• Document images with source code:

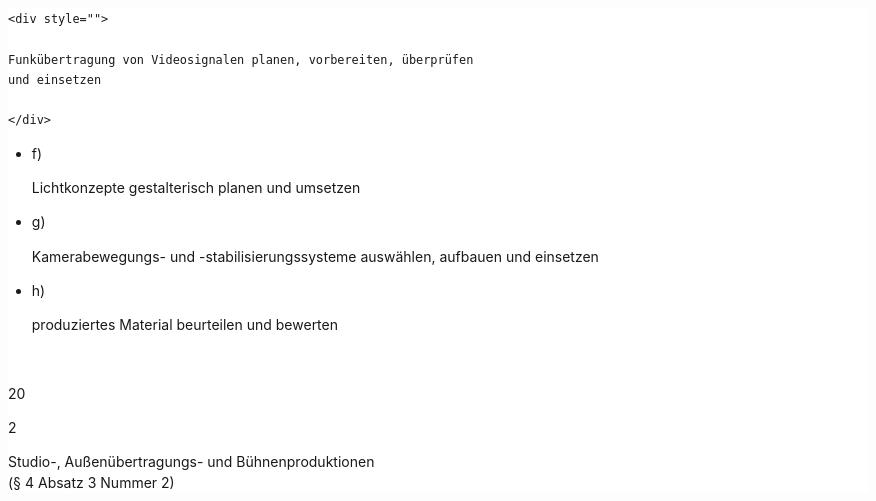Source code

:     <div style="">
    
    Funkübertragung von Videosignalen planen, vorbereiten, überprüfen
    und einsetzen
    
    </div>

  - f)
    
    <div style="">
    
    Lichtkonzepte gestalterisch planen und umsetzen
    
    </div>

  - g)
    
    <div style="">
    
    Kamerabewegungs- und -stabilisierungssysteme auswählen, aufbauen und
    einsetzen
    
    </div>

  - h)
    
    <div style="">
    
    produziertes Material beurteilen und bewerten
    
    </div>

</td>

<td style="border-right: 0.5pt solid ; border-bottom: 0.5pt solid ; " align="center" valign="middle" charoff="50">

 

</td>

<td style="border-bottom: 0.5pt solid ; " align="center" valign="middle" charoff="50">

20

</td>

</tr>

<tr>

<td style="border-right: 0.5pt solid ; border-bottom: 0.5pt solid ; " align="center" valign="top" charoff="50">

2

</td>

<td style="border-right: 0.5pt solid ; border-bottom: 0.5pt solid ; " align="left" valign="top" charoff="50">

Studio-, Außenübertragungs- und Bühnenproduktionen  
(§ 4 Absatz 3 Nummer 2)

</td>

• JOB ITEM: With the images left out, set down every entry exactly.

• ANSWER SPACE:
Source code

:     <div style="">
    
    Funkübertragung von Videosignalen planen, vorbereiten, überprüfen
    und einsetzen
    
    </div>

  - f)
    
    <div style="">
    
    Lichtkonzepte gestalterisch planen und umsetzen
    
    </div>

  - g)
    
    <div style="">
    
    Kamerabewegungs- und -stabilisierungssysteme auswählen, aufbauen und
    einsetzen
    
    </div>

  - h)
    
    <div style="">
    
    produziertes Material beurteilen und bewerten
    
    </div>

</td>

<td style="border-right: 0.5pt solid ; border-bottom: 0.5pt solid ; " align="center" valign="middle" charoff="50">

 

</td>

<td style="border-bottom: 0.5pt solid ; " align="center" valign="middle" charoff="50">

20

</td>

</tr>

<tr>

<td style="border-right: 0.5pt solid ; border-bottom: 0.5pt solid ; " align="center" valign="top" charoff="50">

2

</td>

<td style="border-right: 0.5pt solid ; border-bottom: 0.5pt solid ; " align="left" valign="top" charoff="50">

Studio-, Außenübertragungs- und Bühnenproduktionen  
(§ 4 Absatz 3 Nummer 2)

</td>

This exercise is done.